From the outside it seems my life changed overnight. It felt so out of the blue, so unexpected. In reality, I’d been through this all before and before that. But every time I forget, every time I resign it to my past and put it in a tiny box I don’t let myself open.

One day I was training at the gym as I always did, I was running my kiddos around, chatting with friends, working on my business and playing the solo mum game.

The next, my body struggled to be upright, I couldn’t shower or stand at the bench to make school lunches. Most of all, I couldn’t accept it happening again.

That day turned into weeks and the weeks turned into months but before they did I picked up a paint brush.

Grieving the I life I had loved and cherished, consumed by a longing to go back, unable to do much more then lie down, I started to paint.

At first I painted on dark backgrounds with meditative white lines. Over time the lines found colour and the backgrounds transformed from black to white.

These lines became my candles, my light in the dark; painting granted me hope.

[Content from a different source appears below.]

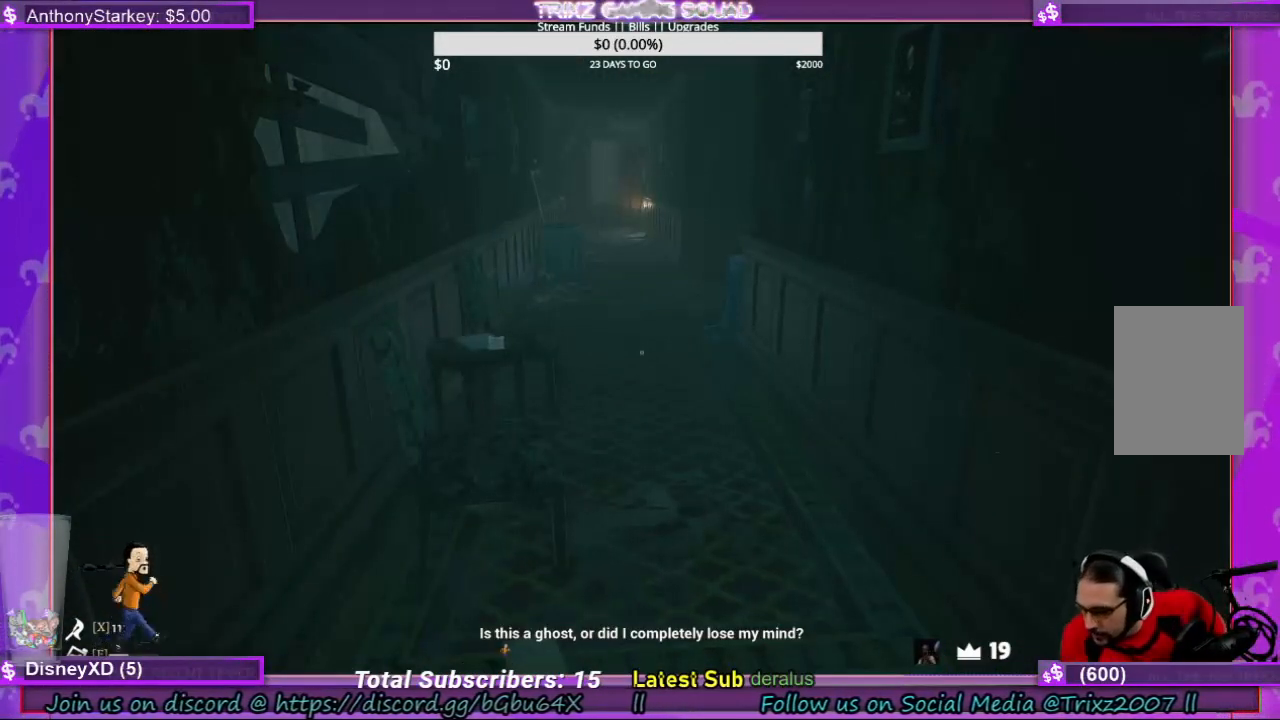
{"keys": ["w"], "mouse": [], "events": [[434, "w", "down"]]}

Everyday I painted and this glimmer of hope expanded, it started filling me up and nourishing my spirit as only hope can.

The months rolled on, my physical body remained much the same but with each painting I was becoming someone new.

I was embracing concepts of impermanence, the ebb and flow of life, the beauty that lies in the here and now, in the everyday, the simple, ordinary, everyday. I was embracing all of me, no longer separating myself into parts that I do and don’t like, into wrong and right. Just seeing all of my colours and all of the colours in others and appreciating the beautiful tapestry they weave.

Over time I stepped back, I took a wider view and I saw that although my life was playing out nothing like I’d planned it was bright and magnificent and full of good bits. The dark, the stormy, the all consuming hard were merely outlines and tiny dots scattered here and there. If anything they only complemented the magic I’m blessed to call my world.

As I take out my paints and canvas’ I give thanks to the darkness for without it that brush would never have met my hand.

It is my hope that my art will bring love and light into a world that at times feels dark and heavy; that the work I share can inspire in another the life changing concepts it has inspired in me.